DeepSeek-Math-V2 just dropped—looks like the first LLM that actually understands math problems. (No more “I don’t know” on calculus.)
📧 From the Experts
Simon Willison broke down “Google Antigravity Exfiltrates Data” (yes, it’s a thing). TL;DR: Google’s doing data hacks without you knowing.
The UN climate talks again avoided fossil fuels. (This time, there was a literal fire in the venue.
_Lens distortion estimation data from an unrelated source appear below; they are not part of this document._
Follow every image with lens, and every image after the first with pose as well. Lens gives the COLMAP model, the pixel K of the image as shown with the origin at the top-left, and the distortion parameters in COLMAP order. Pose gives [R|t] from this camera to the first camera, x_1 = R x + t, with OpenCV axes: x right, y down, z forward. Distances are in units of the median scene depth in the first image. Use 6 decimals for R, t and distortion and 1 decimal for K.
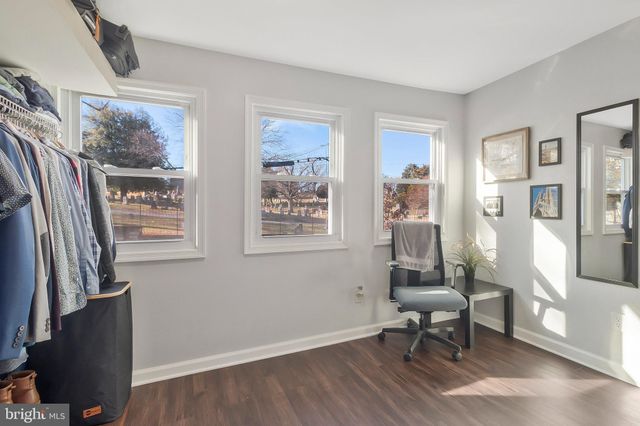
lens RADIAL K [[293.6, 0, 320.5], [0, 293.6, 210.1], [0, 0, 1]] dist [0.000294, 0.000006]
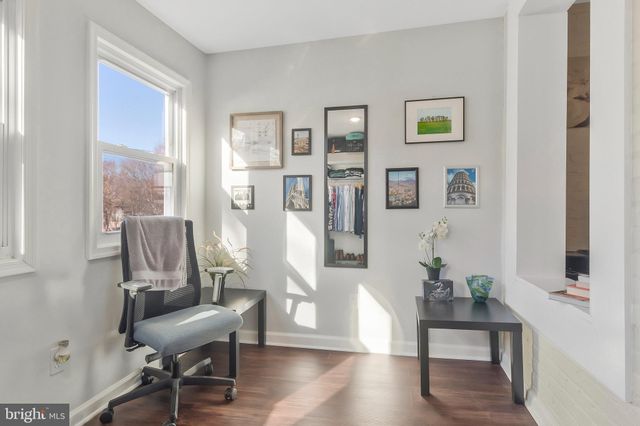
lens RADIAL K [[346.2, 0, 320.0], [0, 346.2, 213.0], [0, 0, 1]] dist [0.000271, -0.000449]
pose [[0.569070, -0.004502, 0.822277, -0.110628], [0.002444, 0.999990, 0.003784, 0.030009], [-0.822286, -0.000144, 0.569075, 0.271900]]
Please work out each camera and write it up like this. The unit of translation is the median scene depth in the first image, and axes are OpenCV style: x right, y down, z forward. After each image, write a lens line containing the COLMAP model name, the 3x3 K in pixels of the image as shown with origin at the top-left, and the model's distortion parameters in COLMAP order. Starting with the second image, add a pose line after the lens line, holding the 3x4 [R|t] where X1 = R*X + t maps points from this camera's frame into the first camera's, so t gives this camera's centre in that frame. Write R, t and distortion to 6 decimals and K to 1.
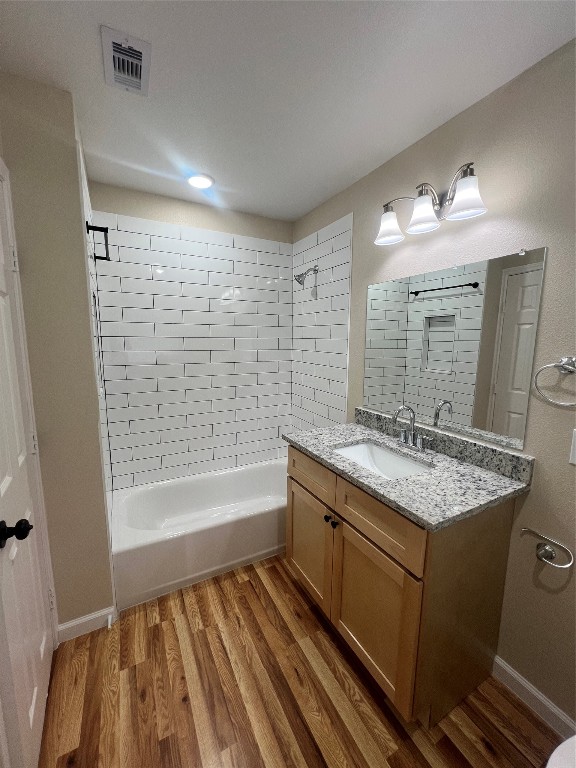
lens RADIAL K [[311.0, 0, 286.3], [0, 311.0, 383.8], [0, 0, 1]] dist [-0.000448, 0.002194]
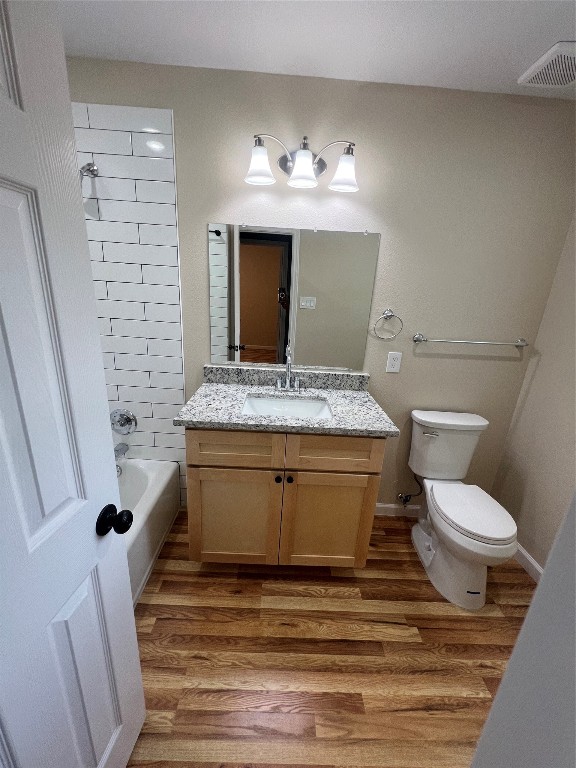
lens RADIAL K [[311.0, 0, 287.6], [0, 311.0, 383.2], [0, 0, 1]] dist [-0.000448, 0.002194]
pose [[0.459497, -0.240665, 0.854952, -0.596168], [0.072409, 0.969536, 0.234003, -0.091838], [-0.885223, -0.045618, 0.462925, 0.493573]]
Iconic.)
📚 Further Reading
- The Ultimate Black Friday Deal Is Here
- Mixpanel security incident: what OpenAI users need to know
- China’s Alibaba brings removable batteries to the smart glasses race
- Why can’t ChatGPT tell time?
- My AI shopping assistants are stuck in the past
- DeepSeek-Math-V2
Sources:
637 items across 74 sources including NVIDIA, OpenAI, The Verge, MIT Tech Review, arXiv, Reddit, and Simon Willison.
All URLs preserved exactly as provided.